Unos mozos impecablemente blancos, pieles que cubrían los cuerpos de hombres y mujeres llenos de progreso y bienestar y manjares y café caliente. Casi necesitó la visión de su roble y sus aves, para devolverlo de esa pesadilla opulenta y tentadora. Ya no podía conciliar los dos contrastes. Se sentó igualmente y esperó. Sin que hubiera pedido nada, se acercó un mozo con una bandeja con café, leche, pan, manteca y unos fiambres que ya no recordaba. Lo que más lo sorprendió fue ver un botellón de dos puntas como el que le ofrecieran al pequeño todavía en Alemania. Oswald, bebé de la guerra, entreabrió sus ojos en ese momento y estiró los brazos con firmeza hasta su botella, como si hubiera esperado por ella toda su vida.

Cuando se acercó a la mesa Hubert Ludwig, pidió a su vez un cargado almuerzo e hizo como que comía para acompañar a su hambriento protegido. Con mucha amabilidad le formuló muchas preguntas incómodas y terminó confesándole que no era la idea del grupo con los que él trabajaba, dar asilo justamente a alemanes combatientes ni a hijos de héroes caídos en acción. Pero que la intervención de un escritor alemán disidente había volcado la balanza en su favor.

“Mira- le dijo- es el momento justo para cruzar por Austria. Llegarás luego a Trieste y te llevarán a Pula, un puerto seguro por el momento…No, no te preocupes, todos te reconocerán a ti, dijo muy serio”, dirigiendo su mirada al niño.

A Pula llegaron desde Trieste y el niño se había acostumbrado de tal manera al traqueteo y al movimiento, que era la  mejor manera de que durmiera prolongadamente.

Hans había llegado tan lejos, porque tenía una misión.
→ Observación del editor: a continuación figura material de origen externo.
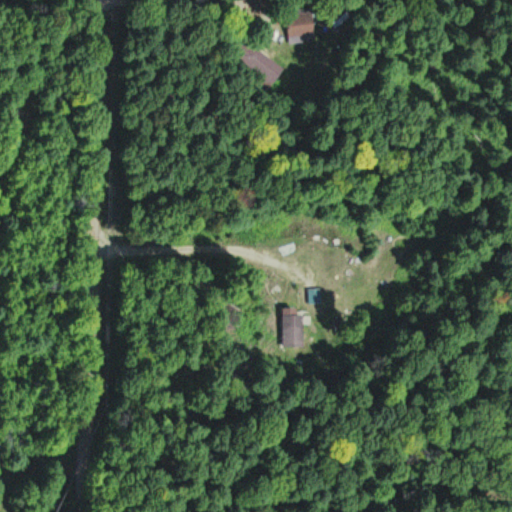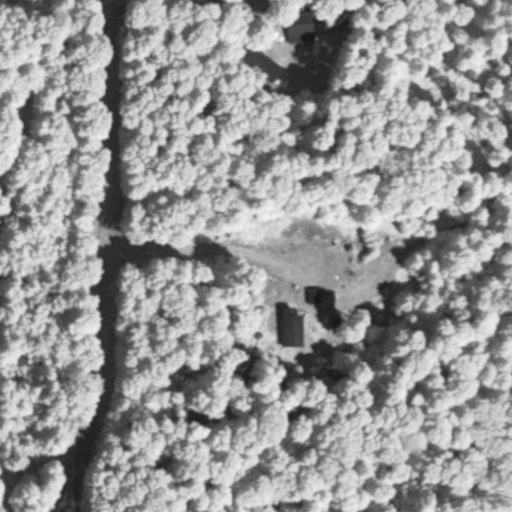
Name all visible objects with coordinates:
building: (303, 22)
building: (258, 63)
road: (101, 256)
building: (294, 331)
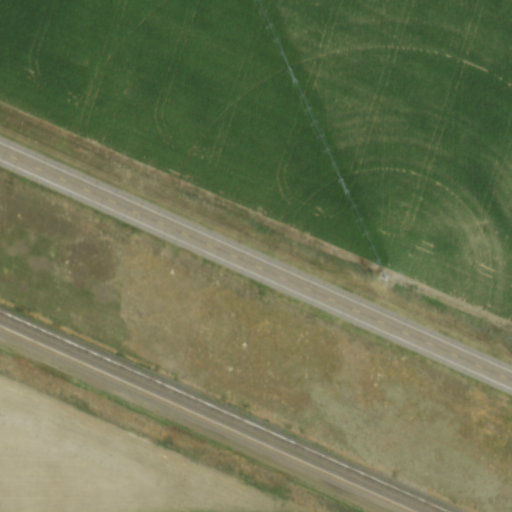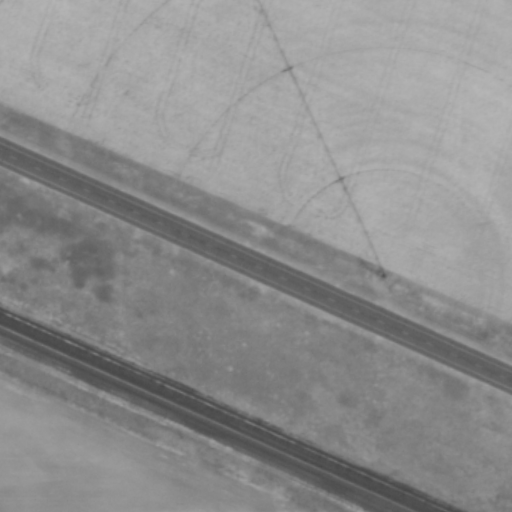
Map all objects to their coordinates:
road: (256, 267)
railway: (220, 413)
railway: (204, 419)
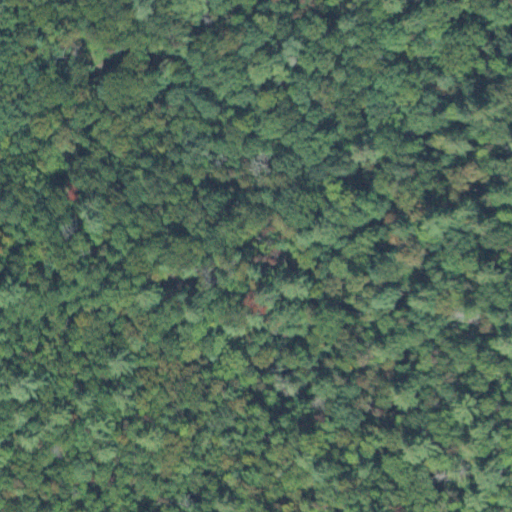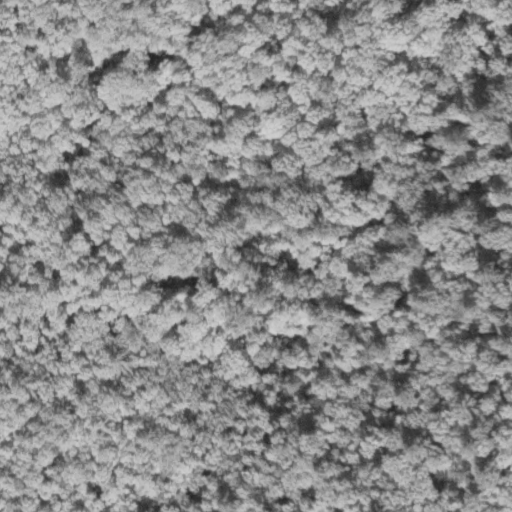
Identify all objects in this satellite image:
road: (291, 237)
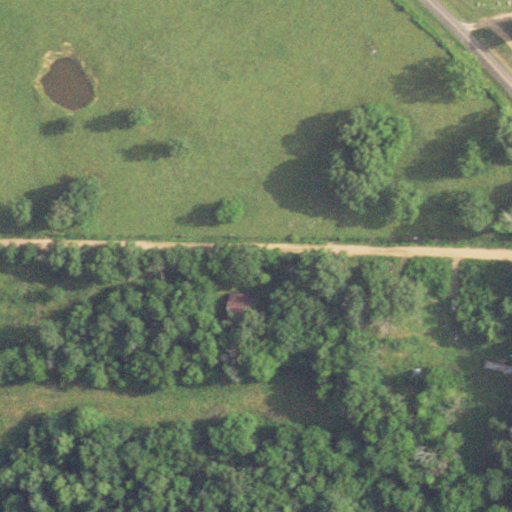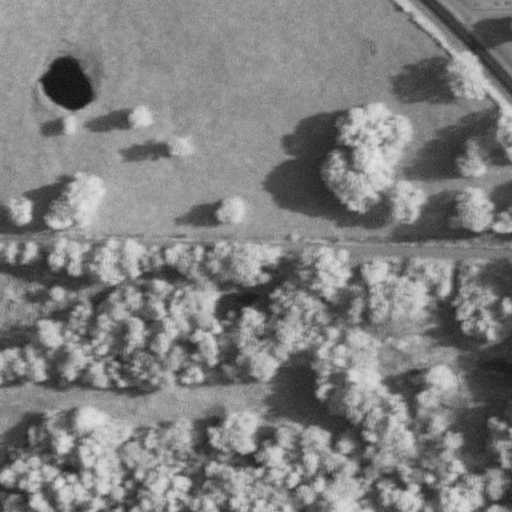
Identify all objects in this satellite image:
park: (488, 4)
road: (469, 44)
road: (256, 246)
building: (413, 345)
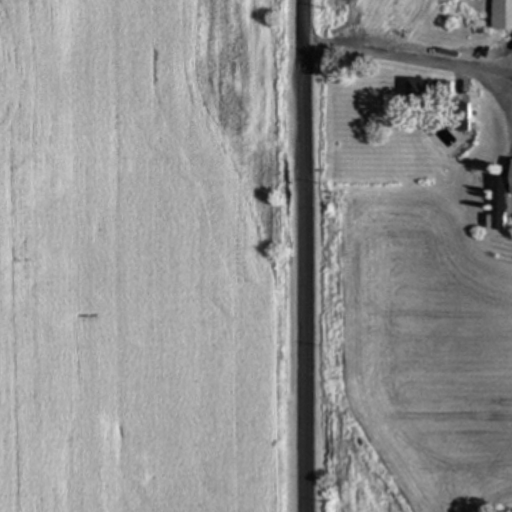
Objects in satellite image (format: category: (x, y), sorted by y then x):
building: (503, 14)
road: (407, 58)
building: (423, 87)
building: (502, 199)
road: (312, 255)
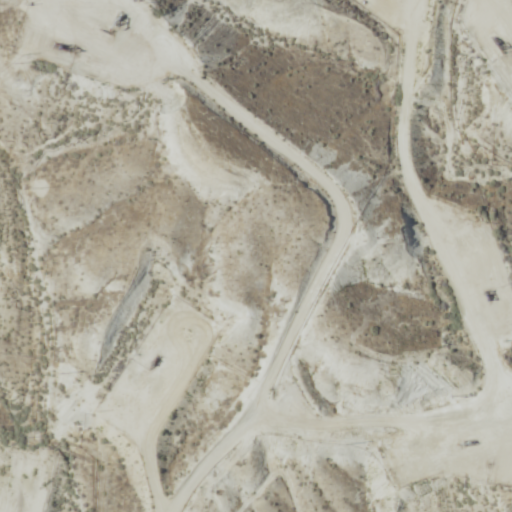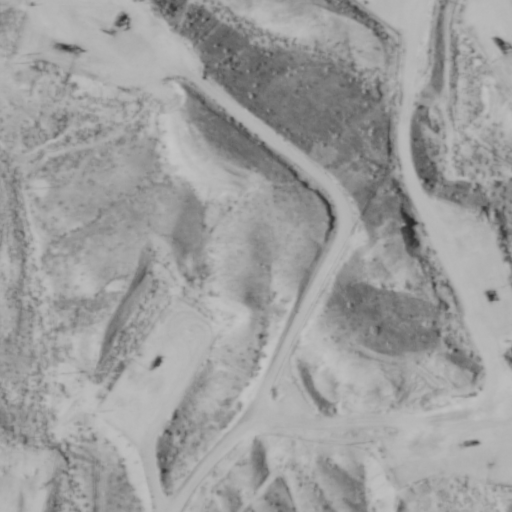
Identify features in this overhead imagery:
road: (480, 37)
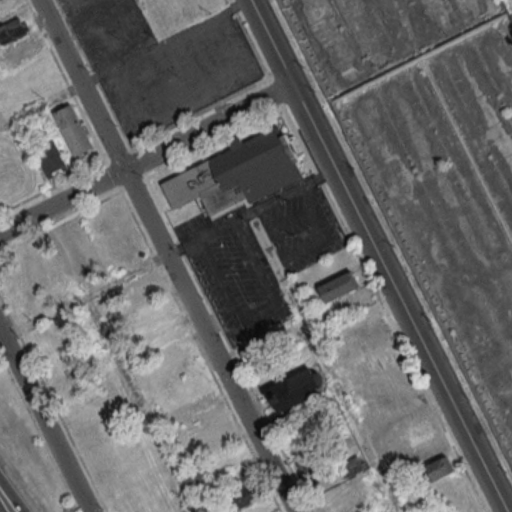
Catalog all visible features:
road: (114, 4)
building: (13, 28)
road: (160, 41)
building: (19, 48)
road: (189, 92)
road: (40, 106)
road: (1, 122)
building: (72, 129)
building: (49, 158)
road: (145, 159)
park: (15, 167)
building: (237, 173)
road: (249, 214)
road: (290, 217)
road: (323, 232)
building: (66, 241)
road: (164, 255)
road: (375, 255)
building: (90, 259)
building: (141, 286)
building: (338, 286)
road: (259, 313)
building: (163, 328)
building: (372, 348)
building: (297, 388)
road: (42, 418)
building: (378, 429)
building: (417, 432)
building: (426, 451)
building: (309, 463)
building: (352, 466)
building: (440, 468)
road: (12, 495)
building: (244, 496)
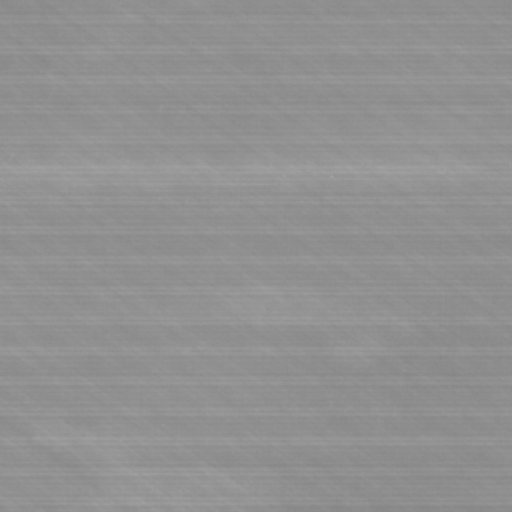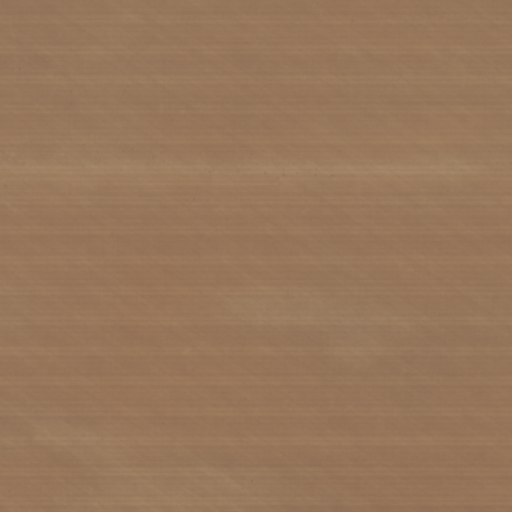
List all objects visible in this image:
road: (256, 242)
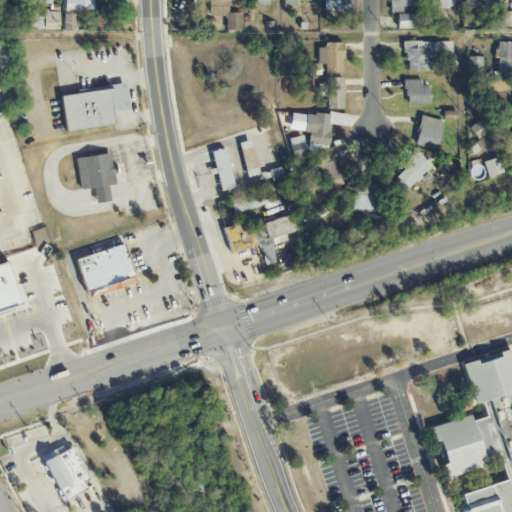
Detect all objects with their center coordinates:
building: (190, 0)
building: (43, 2)
building: (115, 2)
building: (482, 2)
building: (510, 2)
building: (292, 3)
building: (442, 3)
building: (80, 5)
building: (335, 5)
building: (399, 5)
building: (224, 14)
building: (505, 19)
building: (47, 21)
building: (404, 21)
building: (69, 22)
road: (487, 34)
road: (313, 36)
building: (423, 54)
building: (504, 58)
building: (329, 59)
building: (474, 65)
road: (372, 69)
building: (333, 93)
building: (415, 93)
building: (500, 95)
road: (34, 96)
building: (91, 106)
building: (91, 108)
building: (480, 127)
building: (319, 131)
building: (427, 133)
building: (510, 137)
building: (246, 154)
road: (172, 167)
building: (491, 167)
building: (221, 170)
building: (411, 170)
building: (327, 171)
building: (95, 174)
building: (95, 175)
road: (486, 191)
building: (363, 198)
building: (248, 201)
road: (17, 203)
building: (271, 236)
building: (238, 237)
building: (103, 268)
building: (104, 270)
building: (7, 289)
road: (153, 292)
road: (79, 312)
road: (256, 318)
road: (50, 328)
traffic signals: (223, 329)
road: (394, 387)
road: (331, 397)
road: (253, 420)
building: (482, 432)
building: (482, 434)
road: (28, 448)
road: (335, 457)
building: (66, 473)
road: (5, 500)
road: (5, 510)
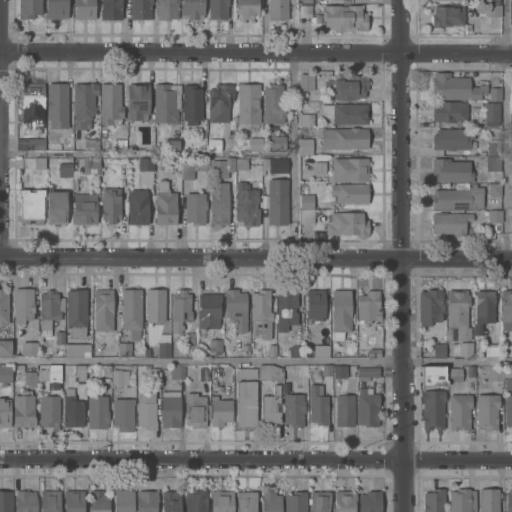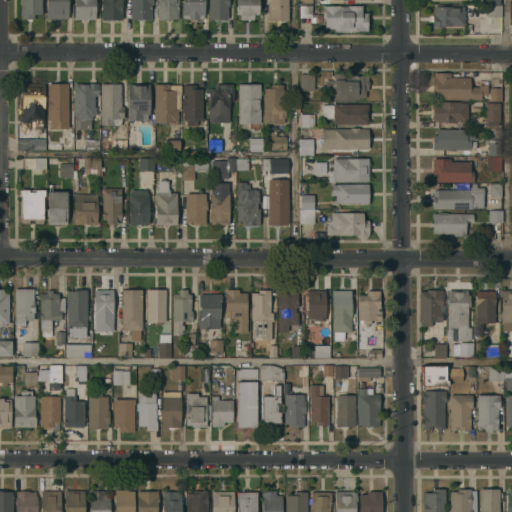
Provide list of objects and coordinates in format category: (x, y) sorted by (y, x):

De otra forma, no hubiera soportado la vergüenza de abandonar su patria. Al menos, así lo pensó al comienzo del viaje. No le hubiera importado morir inocente en una primera batalla, pero ahora sabía que ese privilegio estaba guardado para muy pocos, para los condecorados, para los recordados de grandes batallas aéreas. No para los pedazos de carne sin identificar, no para los que morían por el frío, la tuberculosis o la difteria en las agónicas trincheras, ni para los huérfanos, aunque fueran los hijos de nadie porque Alemania dejaría de existir tal como la conociera.

Habían estrenado el siglo XX con horror. Adivinó con sus pocos años, su vejez. Sería imposible para él en  una insostenible Alemania, menos aún en la irreal y encantadora Suiza. Quizás encontraría algo en el mapamundi, en un globo que girara sin final aparente; detenido en el sitio azaroso de un dedo que fija irreversible la redondez de la tierra en un punto abrupto, como en un disparo.